--- WHAT IS REQUIRED ---
Without the pictures, output the records below word for word.

Start of DATA EXCERPTS

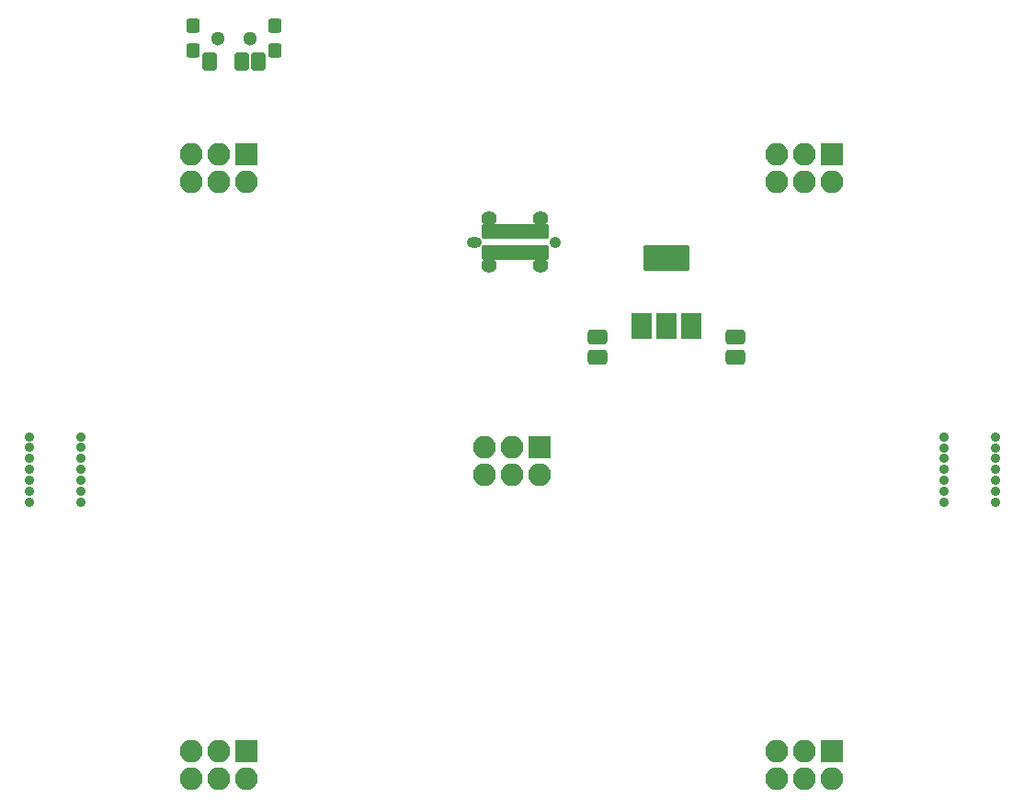
<source format=gbr>
%TF.GenerationSoftware,KiCad,Pcbnew,(5.99.0-9526-g5c17ff0595)*%
%TF.CreationDate,2021-07-10T19:15:03-05:00*%
%TF.ProjectId,DesktopHolder,4465736b-746f-4704-986f-6c6465722e6b,rev?*%
%TF.SameCoordinates,Original*%
%TF.FileFunction,Soldermask,Bot*%
%TF.FilePolarity,Negative*%
%FSLAX46Y46*%
G04 Gerber Fmt 4.6, Leading zero omitted, Abs format (unit mm)*
G04 Created by KiCad (PCBNEW (5.99.0-9526-g5c17ff0595)) date 2021-07-10 19:15:03*
%MOMM*%
%LPD*%
G01*
G04 APERTURE LIST*
G04 Aperture macros list*
%AMRoundRect*
0 Rectangle with rounded corners*
0 $1 Rounding radius*
0 $2 $3 $4 $5 $6 $7 $8 $9 X,Y pos of 4 corners*
0 Add a 4 corners polygon primitive as box body*
4,1,4,$2,$3,$4,$5,$6,$7,$8,$9,$2,$3,0*
0 Add four circle primitives for the rounded corners*
1,1,$1+$1,$2,$3*
1,1,$1+$1,$4,$5*
1,1,$1+$1,$6,$7*
1,1,$1+$1,$8,$9*
0 Add four rect primitives between the rounded corners*
20,1,$1+$1,$2,$3,$4,$5,0*
20,1,$1+$1,$4,$5,$6,$7,0*
20,1,$1+$1,$6,$7,$8,$9,0*
20,1,$1+$1,$8,$9,$2,$3,0*%
G04 Aperture macros list end*
%ADD10RoundRect,0.200000X-0.850000X0.850000X-0.850000X-0.850000X0.850000X-0.850000X0.850000X0.850000X0*%
%ADD11O,2.100000X2.100000*%
%ADD12C,0.900000*%
%ADD13C,1.300000*%
%ADD14RoundRect,0.200000X0.450000X0.625000X-0.450000X0.625000X-0.450000X-0.625000X0.450000X-0.625000X0*%
%ADD15RoundRect,0.200000X0.400000X0.450000X-0.400000X0.450000X-0.400000X-0.450000X0.400000X-0.450000X0*%
%ADD16RoundRect,0.350000X0.575000X-0.350000X0.575000X0.350000X-0.575000X0.350000X-0.575000X-0.350000X0*%
%ADD17RoundRect,0.200000X0.750000X-1.000000X0.750000X1.000000X-0.750000X1.000000X-0.750000X-1.000000X0*%
%ADD18RoundRect,0.200000X1.900000X-1.000000X1.900000X1.000000X-1.900000X1.000000X-1.900000X-1.000000X0*%
%ADD19O,1.400000X0.980000*%
%ADD20C,1.060000*%
%ADD21RoundRect,0.200000X0.150000X0.500000X-0.150000X0.500000X-0.150000X-0.500000X0.150000X-0.500000X0*%
%ADD22C,1.400000*%
G04 APERTURE END LIST*
D10*
%TO.C,J5*%
X126975000Y-120650000D03*
D11*
X126975000Y-123190000D03*
X124435000Y-120650000D03*
X124435000Y-123190000D03*
X121895000Y-120650000D03*
X121895000Y-123190000D03*
%TD*%
D10*
%TO.C,J2*%
X180900000Y-65650000D03*
D11*
X180900000Y-68190000D03*
X178360000Y-65650000D03*
X178360000Y-68190000D03*
X175820000Y-65650000D03*
X175820000Y-68190000D03*
%TD*%
D10*
%TO.C,J1*%
X126975000Y-65650000D03*
D11*
X126975000Y-68190000D03*
X124435000Y-65650000D03*
X124435000Y-68190000D03*
X121895000Y-65650000D03*
X121895000Y-68190000D03*
%TD*%
D10*
%TO.C,J3*%
X153975000Y-92650000D03*
D11*
X153975000Y-95190000D03*
X151435000Y-92650000D03*
X151435000Y-95190000D03*
X148895000Y-92650000D03*
X148895000Y-95190000D03*
%TD*%
D12*
%TO.C,REF\u002A\u002A*%
X111725000Y-91700000D03*
X111725000Y-95700000D03*
X107000000Y-91700000D03*
X107000000Y-92700000D03*
X107000000Y-93700000D03*
X107000000Y-95700000D03*
X107000000Y-96700000D03*
X111725000Y-92700000D03*
X107000000Y-94700000D03*
X111725000Y-97700000D03*
X111725000Y-94700000D03*
X107000000Y-97700000D03*
X111725000Y-96700000D03*
X111725000Y-93700000D03*
%TD*%
D10*
%TO.C,J4*%
X180900000Y-120650000D03*
D11*
X180900000Y-123190000D03*
X178360000Y-120650000D03*
X178360000Y-123190000D03*
X175820000Y-120650000D03*
X175820000Y-123190000D03*
%TD*%
D13*
%TO.C,Power1*%
X124355000Y-54950000D03*
X127355000Y-54950000D03*
D14*
X128105000Y-57075000D03*
X126605000Y-57075000D03*
X123605000Y-57075000D03*
D15*
X129655000Y-56100000D03*
X122045000Y-56100000D03*
X122055000Y-53800000D03*
X129655000Y-53800000D03*
%TD*%
D16*
%TO.C,C2*%
X172050000Y-84400000D03*
X172050000Y-82500000D03*
%TD*%
%TO.C,C1*%
X159325000Y-84375000D03*
X159325000Y-82475000D03*
%TD*%
D17*
%TO.C,U1*%
X167975000Y-81525000D03*
X165675000Y-81525000D03*
D18*
X165675000Y-75225000D03*
D17*
X163375000Y-81525000D03*
%TD*%
D19*
%TO.C,P1*%
X147975000Y-73750000D03*
D20*
X155475000Y-73750000D03*
D21*
X154475000Y-72800000D03*
X153975000Y-72800000D03*
X153475000Y-72800000D03*
X152975000Y-72800000D03*
X152475000Y-72800000D03*
X151975000Y-72800000D03*
X151475000Y-72800000D03*
X150975000Y-72800000D03*
X150475000Y-72800000D03*
X149975000Y-72800000D03*
X149475000Y-72800000D03*
X148975000Y-72800000D03*
X148975000Y-74700000D03*
X149475000Y-74700000D03*
X149975000Y-74700000D03*
X150475000Y-74700000D03*
X150975000Y-74700000D03*
X151475000Y-74700000D03*
X151975000Y-74700000D03*
X152475000Y-74700000D03*
X152975000Y-74700000D03*
X153475000Y-74700000D03*
X153975000Y-74700000D03*
X154475000Y-74700000D03*
D22*
X154125000Y-71600000D03*
X149325000Y-71600000D03*
X154125000Y-75900000D03*
X149325000Y-75900000D03*
%TD*%
D12*
%TO.C,REF\u002A\u002A*%
X195961250Y-94712500D03*
X191236250Y-94712500D03*
X191236250Y-97712500D03*
X191236250Y-92712500D03*
X195961250Y-91712500D03*
X195961250Y-97712500D03*
X195961250Y-96712500D03*
X191236250Y-96712500D03*
X191236250Y-95712500D03*
X191236250Y-91712500D03*
X195961250Y-95712500D03*
X195961250Y-93712500D03*
X191236250Y-93712500D03*
X195961250Y-92712500D03*
%TD*%
M02*

</source>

End of DATA EXCERPTS

--- ANSWER SPACE ---
<source format=gbr>
%TF.GenerationSoftware,KiCad,Pcbnew,(5.99.0-9526-g5c17ff0595)*%
%TF.CreationDate,2021-07-10T19:15:03-05:00*%
%TF.ProjectId,DesktopHolder,4465736b-746f-4704-986f-6c6465722e6b,rev?*%
%TF.SameCoordinates,Original*%
%TF.FileFunction,Soldermask,Bot*%
%TF.FilePolarity,Negative*%
%FSLAX46Y46*%
G04 Gerber Fmt 4.6, Leading zero omitted, Abs format (unit mm)*
G04 Created by KiCad (PCBNEW (5.99.0-9526-g5c17ff0595)) date 2021-07-10 19:15:03*
%MOMM*%
%LPD*%
G01*
G04 APERTURE LIST*
G04 Aperture macros list*
%AMRoundRect*
0 Rectangle with rounded corners*
0 $1 Rounding radius*
0 $2 $3 $4 $5 $6 $7 $8 $9 X,Y pos of 4 corners*
0 Add a 4 corners polygon primitive as box body*
4,1,4,$2,$3,$4,$5,$6,$7,$8,$9,$2,$3,0*
0 Add four circle primitives for the rounded corners*
1,1,$1+$1,$2,$3*
1,1,$1+$1,$4,$5*
1,1,$1+$1,$6,$7*
1,1,$1+$1,$8,$9*
0 Add four rect primitives between the rounded corners*
20,1,$1+$1,$2,$3,$4,$5,0*
20,1,$1+$1,$4,$5,$6,$7,0*
20,1,$1+$1,$6,$7,$8,$9,0*
20,1,$1+$1,$8,$9,$2,$3,0*%
G04 Aperture macros list end*
%ADD10RoundRect,0.200000X-0.850000X0.850000X-0.850000X-0.850000X0.850000X-0.850000X0.850000X0.850000X0*%
%ADD11O,2.100000X2.100000*%
%ADD12C,0.900000*%
%ADD13C,1.300000*%
%ADD14RoundRect,0.200000X0.450000X0.625000X-0.450000X0.625000X-0.450000X-0.625000X0.450000X-0.625000X0*%
%ADD15RoundRect,0.200000X0.400000X0.450000X-0.400000X0.450000X-0.400000X-0.450000X0.400000X-0.450000X0*%
%ADD16RoundRect,0.350000X0.575000X-0.350000X0.575000X0.350000X-0.575000X0.350000X-0.575000X-0.350000X0*%
%ADD17RoundRect,0.200000X0.750000X-1.000000X0.750000X1.000000X-0.750000X1.000000X-0.750000X-1.000000X0*%
%ADD18RoundRect,0.200000X1.900000X-1.000000X1.900000X1.000000X-1.900000X1.000000X-1.900000X-1.000000X0*%
%ADD19O,1.400000X0.980000*%
%ADD20C,1.060000*%
%ADD21RoundRect,0.200000X0.150000X0.500000X-0.150000X0.500000X-0.150000X-0.500000X0.150000X-0.500000X0*%
%ADD22C,1.400000*%
G04 APERTURE END LIST*
D10*
%TO.C,J5*%
X126975000Y-120650000D03*
D11*
X126975000Y-123190000D03*
X124435000Y-120650000D03*
X124435000Y-123190000D03*
X121895000Y-120650000D03*
X121895000Y-123190000D03*
%TD*%
D10*
%TO.C,J2*%
X180900000Y-65650000D03*
D11*
X180900000Y-68190000D03*
X178360000Y-65650000D03*
X178360000Y-68190000D03*
X175820000Y-65650000D03*
X175820000Y-68190000D03*
%TD*%
D10*
%TO.C,J1*%
X126975000Y-65650000D03*
D11*
X126975000Y-68190000D03*
X124435000Y-65650000D03*
X124435000Y-68190000D03*
X121895000Y-65650000D03*
X121895000Y-68190000D03*
%TD*%
D10*
%TO.C,J3*%
X153975000Y-92650000D03*
D11*
X153975000Y-95190000D03*
X151435000Y-92650000D03*
X151435000Y-95190000D03*
X148895000Y-92650000D03*
X148895000Y-95190000D03*
%TD*%
D12*
%TO.C,REF\u002A\u002A*%
X111725000Y-91700000D03*
X111725000Y-95700000D03*
X107000000Y-91700000D03*
X107000000Y-92700000D03*
X107000000Y-93700000D03*
X107000000Y-95700000D03*
X107000000Y-96700000D03*
X111725000Y-92700000D03*
X107000000Y-94700000D03*
X111725000Y-97700000D03*
X111725000Y-94700000D03*
X107000000Y-97700000D03*
X111725000Y-96700000D03*
X111725000Y-93700000D03*
%TD*%
D10*
%TO.C,J4*%
X180900000Y-120650000D03*
D11*
X180900000Y-123190000D03*
X178360000Y-120650000D03*
X178360000Y-123190000D03*
X175820000Y-120650000D03*
X175820000Y-123190000D03*
%TD*%
D13*
%TO.C,Power1*%
X124355000Y-54950000D03*
X127355000Y-54950000D03*
D14*
X128105000Y-57075000D03*
X126605000Y-57075000D03*
X123605000Y-57075000D03*
D15*
X129655000Y-56100000D03*
X122045000Y-56100000D03*
X122055000Y-53800000D03*
X129655000Y-53800000D03*
%TD*%
D16*
%TO.C,C2*%
X172050000Y-84400000D03*
X172050000Y-82500000D03*
%TD*%
%TO.C,C1*%
X159325000Y-84375000D03*
X159325000Y-82475000D03*
%TD*%
D17*
%TO.C,U1*%
X167975000Y-81525000D03*
X165675000Y-81525000D03*
D18*
X165675000Y-75225000D03*
D17*
X163375000Y-81525000D03*
%TD*%
D19*
%TO.C,P1*%
X147975000Y-73750000D03*
D20*
X155475000Y-73750000D03*
D21*
X154475000Y-72800000D03*
X153975000Y-72800000D03*
X153475000Y-72800000D03*
X152975000Y-72800000D03*
X152475000Y-72800000D03*
X151975000Y-72800000D03*
X151475000Y-72800000D03*
X150975000Y-72800000D03*
X150475000Y-72800000D03*
X149975000Y-72800000D03*
X149475000Y-72800000D03*
X148975000Y-72800000D03*
X148975000Y-74700000D03*
X149475000Y-74700000D03*
X149975000Y-74700000D03*
X150475000Y-74700000D03*
X150975000Y-74700000D03*
X151475000Y-74700000D03*
X151975000Y-74700000D03*
X152475000Y-74700000D03*
X152975000Y-74700000D03*
X153475000Y-74700000D03*
X153975000Y-74700000D03*
X154475000Y-74700000D03*
D22*
X154125000Y-71600000D03*
X149325000Y-71600000D03*
X154125000Y-75900000D03*
X149325000Y-75900000D03*
%TD*%
D12*
%TO.C,REF\u002A\u002A*%
X195961250Y-94712500D03*
X191236250Y-94712500D03*
X191236250Y-97712500D03*
X191236250Y-92712500D03*
X195961250Y-91712500D03*
X195961250Y-97712500D03*
X195961250Y-96712500D03*
X191236250Y-96712500D03*
X191236250Y-95712500D03*
X191236250Y-91712500D03*
X195961250Y-95712500D03*
X195961250Y-93712500D03*
X191236250Y-93712500D03*
X195961250Y-92712500D03*
%TD*%
M02*

</source>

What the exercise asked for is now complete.